続いて、演説に登場するいくつかの箇所をもう少し細かく分析してみよう。
まず、「すべての親が、一定の期間子どもと過ごせば、一緒に居られる」というのは、トランプ大統領の「ゼロ・トレランス」=移民親子引き離し政策のこと。不法移民として摘発された親を子どもから隔離するという強硬策が大きな批判を浴び、大統領令で撤回することとなった。
また、フリントやボルティモアについて言及しているのは、ミシガン州フリント市で起きた水汚染公害、メリーランド州ボルティモアで移送中の黒人青年が死亡した事件、ニューヨーク・ブロンクスでギャングの抗争に巻き込まれた15歳が人違いで刺殺された事件、カリフォルニア州の山火事、アメリカの自治領・プエルトリコの財政破綻を指している。

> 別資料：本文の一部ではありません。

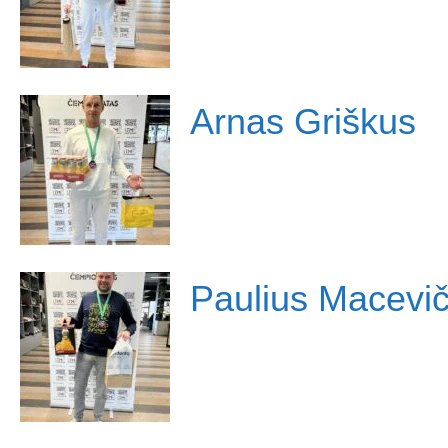
Arnas Griškus
Paulius Macevič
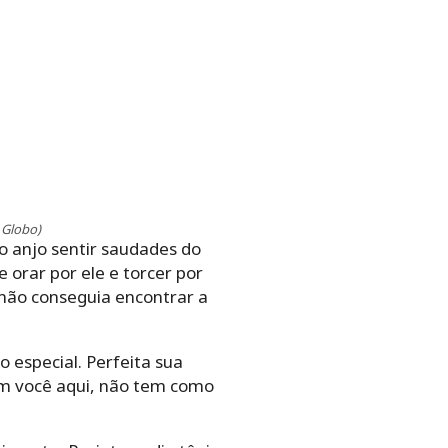
 Globo)
o anjo sentir saudades do
orar por ele e torcer por
u não conseguia encontrar a
o especial. Perfeita sua
com você aqui, não tem como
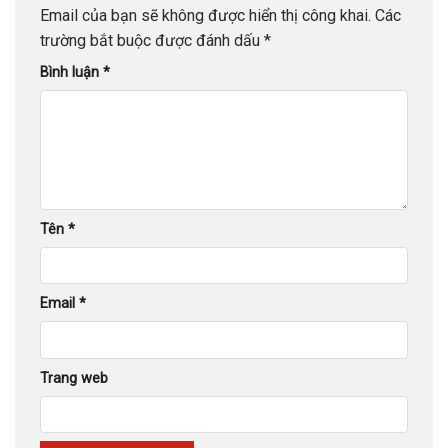
Email của bạn sẽ không được hiển thị công khai.
Các
trường bắt buộc được đánh dấu
*
Bình luận
*
Tên
*
Email
*
Trang web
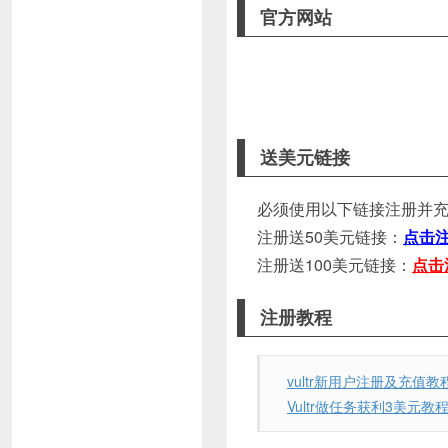
官方网站
送美元链接
必须使用以下链接注册并充
注册送50美元链接：
点击注
注册送100美元链接：
点击
注册教程
vultr新用户注册及充值教
Vultr做任务获利3美元教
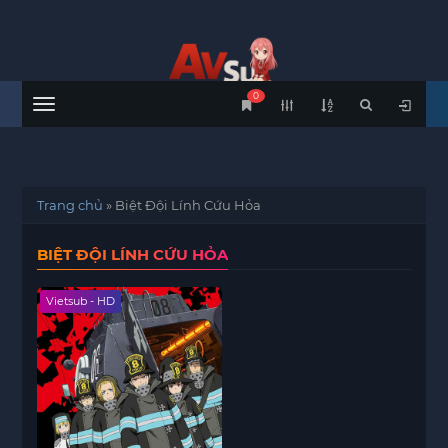
0
Menu
Trang chủ
»
Biệt Đội Lính Cứu Hỏa
BIỆT ĐỘI LÍNH CỨU HỎA
Vietsub - HD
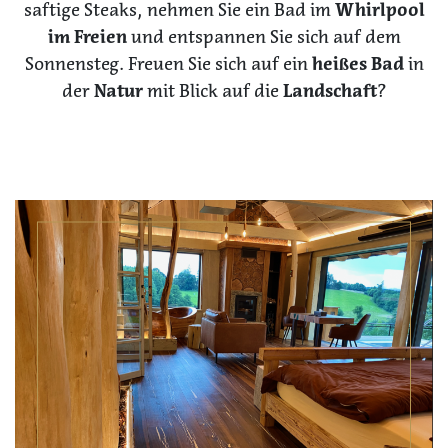
saftige Steaks, nehmen Sie ein Bad im
Whirlpool
im Freien
und entspannen Sie sich auf dem
Sonnensteg. Freuen Sie sich auf ein
heißes Bad
in
der
Natur
mit Blick auf die
Landschaft
?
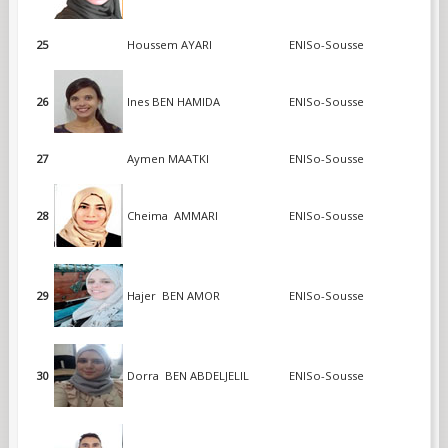
25
Houssem AYARI
ENISo-Sousse
26
Ines BEN HAMIDA
ENISo-Sousse
27
Aymen MAATKI
ENISo-Sousse
28
Cheima AMMARI
ENISo-Sousse
29
Hajer BEN AMOR
ENISo-Sousse
30
Dorra BEN ABDELJELIL
ENISo-Sousse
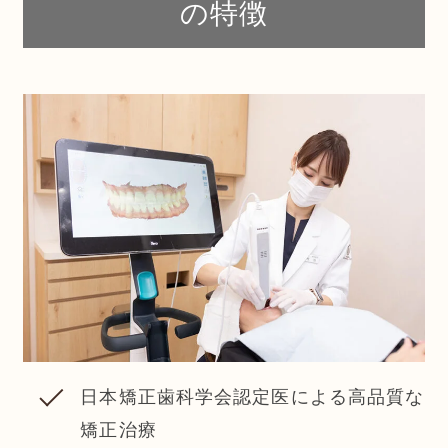
の特徴
日本矯正歯科学会認定医による高品質な
矯正治療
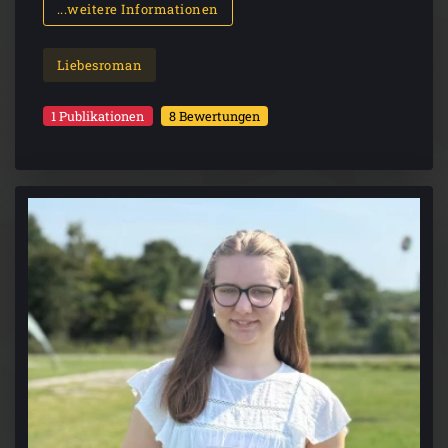
...weitere Informationen
Liebesroman
1 Publikationen
8 Bewertungen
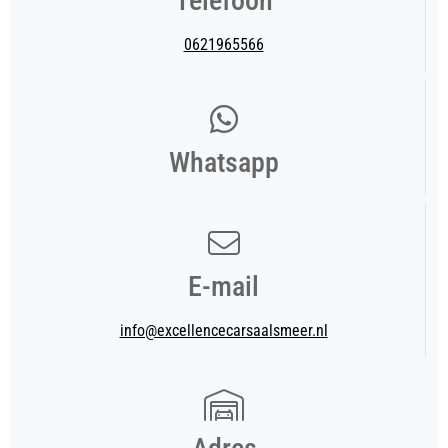
Telefoon
0621965566
Whatsapp
E-mail
info@excellencecarsaalsmeer.nl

いずれもここ数年、アメリカ社会を揺るがせている問題であり、人種、経済、格差、インフラや社会保障などさまざまな要素が入り混じっているため、簡単な解決策を示すことは難しい。
しかし、そういった出口の見えない状況であるからこそ、コルテスが繰り返す「justice(公正さ)」という言葉は大きな指針となり、道筋を照らす光となる。
多様化する社会において、考えなければならない課題は山積みだ。まずはすべての人間にとって「公正」であるかどうかを、反芻してみるのもいいかもしれない。